The board members cultivated contacts with the family and the orbiting Hemingway world, which resulted in friendly relations and a willingness to donate material, such as the famous “Dear Ernie” letter from Agnes Von Kurowsky via the Sanfords in Michigan (older sister Marcelline’s family), Waring Jones’ collection of Key West items, and Frank Laurence’s movie posters from films based on Hemingway’s works. 

It helped, Schwar says, that “we looked at him as an artist first and as a student of the world.”

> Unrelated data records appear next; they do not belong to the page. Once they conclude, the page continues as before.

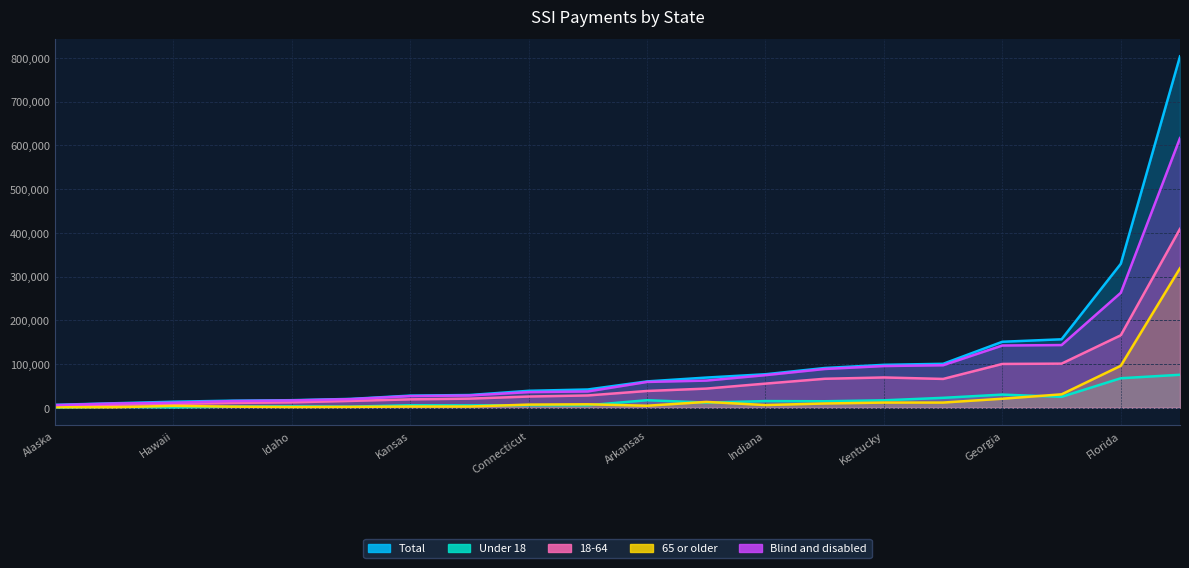

Where does the Blind and disabled series first go above 59032?

Alabama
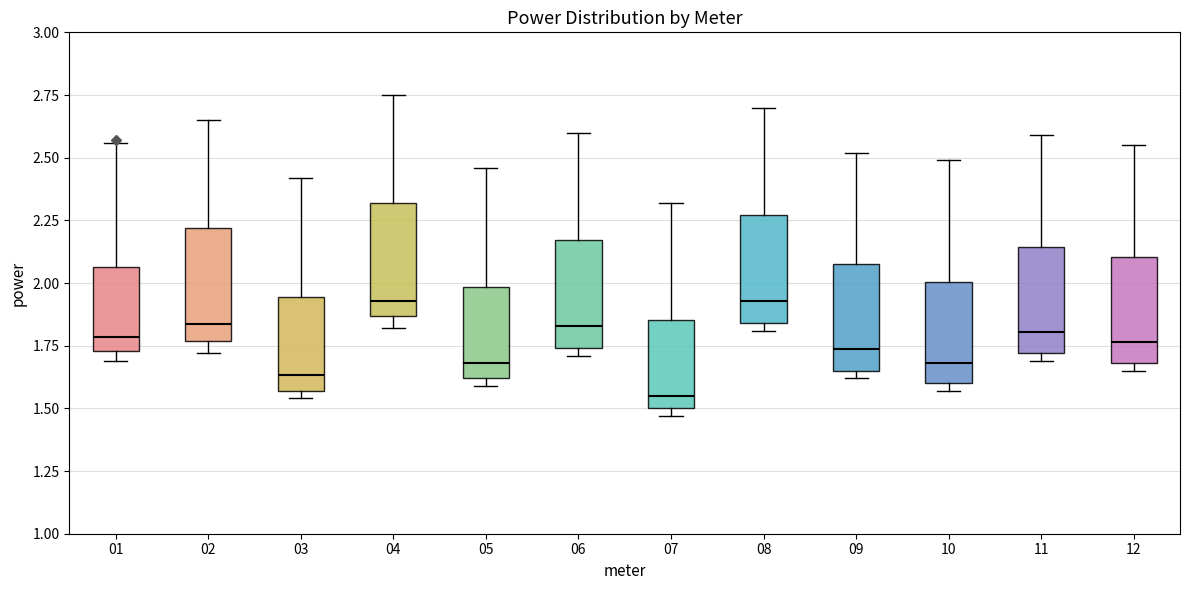

Reading left to right, read every box against the y-axis: the position of its median line, the range the box covers, and the ends of its whiskers. The values are not printed on the chart, so give them approximately, as read against the axis.

01: median 1.80, box 1.75 to 2.05, whiskers 1.70 to 2.55
02: median 1.85, box 1.75 to 2.20, whiskers 1.70 to 2.65
03: median 1.65, box 1.55 to 1.95, whiskers 1.55 (just below the box's lower edge) to 2.40
04: median 1.95, box 1.85 to 2.30, whiskers 1.80 to 2.75
05: median 1.70, box 1.60 to 2.00, whiskers 1.60 (just below the box's lower edge) to 2.45
06: median 1.85, box 1.75 to 2.15, whiskers 1.70 to 2.60
07: median 1.55, box 1.50 to 1.85, whiskers 1.45 to 2.30
08: median 1.95, box 1.85 to 2.25, whiskers 1.80 to 2.70
09: median 1.75, box 1.65 to 2.10, whiskers 1.60 to 2.50
10: median 1.70, box 1.60 to 2.00, whiskers 1.55 to 2.50
11: median 1.80, box 1.70 to 2.15, whiskers 1.70 (just below the box's lower edge) to 2.60
12: median 1.75, box 1.70 to 2.10, whiskers 1.65 to 2.55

But it was the arrangement that distinguished the museum from your run-of-the-mill memorabilia collection. Torgeson, a commercial designer, settled on the concept of “doorways,” four physical doors (scavenged by Gini Cassin from the old village hall) representing the major influences of the budding author’s Oak Park life: Family, Education, The Outdoors, and World War I — each door accompanied by a large banner, featuring passages from his writing. 

Thanks to a $25,000 loan from the village (since repaid) and helpful landlords Chatka and Tony Ruggiero, the museum opened in 1990. In 2000, the museum added a fifth element, “Picturing Hemingway, A Writer in His Time,” a portion of the Smithsonian’s traveling exhibit, marking the writer’s 1999 centennial.

The museum brought in 7,000-10,000 people per year, which was instrumental in promoting awareness of Oak Park’s role in Hemingway’s life, according to Allan Baldwin, a former board chair who has been involved in the breakdown of the exhibits and their redistribution — some items to the Oak Park Public Library’s archive center, the Historical Society’s new museum, the Hemingway Birth Home just up the street, OPRF High School, the Field Museum, possibly the Kennedy Library’s Hemingway collection in Boston, or to storage.

The plan is to digitize the exhibit photos and text so the museum’s educational mission can continue and to build the Hemingway Center for Writing and Research on the Birth Home property, 339 N. Oak Park Ave., where much of this material will be available in video format. 

According to current board chair John Berry, “The 2,100-square-foot center will house exhibits, some educational space, the bookstore and two offices.”

He says the board wanted to keep the museum open until the new $1.2 million facility was completed, but a former board member who offered to underwrite the $25K annual rent died suddenly in 2016. Instead, the funds they save on rent will jumpstart their capital campaign to finance the new building and also pay for upkeep of the Birthplace Home.

So as four doors close, another opens.

Over the years, the foundation has hosted scholarly gatherings, including an international conference on Hemingway just last year. But their main accomplishment is putting Oak Park on the Hemingway map. “The child is father to the man,” Schwar says. Understanding Oak Park’s role is essential to understanding the writer he became.

“We’re now a valuable player in the Hemingway world,” says Schwar.

But the world has changed and so have museums, says Baldwin. The proliferation of digital media has changed the public’s expectations. “People want something more interactive,” he notes. “The era of this kind of museum is passing.”

The foundation recently hired a new executive director, Baldwin adds, and though this chapter has ended, they’re focusing on the future. They would like to have the new center up and running by 2020, depending, of course, on fundraising.

“I put in too many hours here not to be sad,” Baldwin says, looking around, “but I’m a pragmatist.”

“It’s tough,” Schwar agrees, “but I also understand the need for change.”

The important thing, he says, is to make the case for why Hemingway is important. 

“Not everyone knows that anymore.” 

Most people know the myth, frequently exaggerated, better than the man. But the man was better than the myth. And the writer was better than both.

“He had a great appetite for life and was an adventurer,” says Schwar, who now leads tours to the Hemingway sites in Cuba and abroad, “but first and foremost, he was an artist.”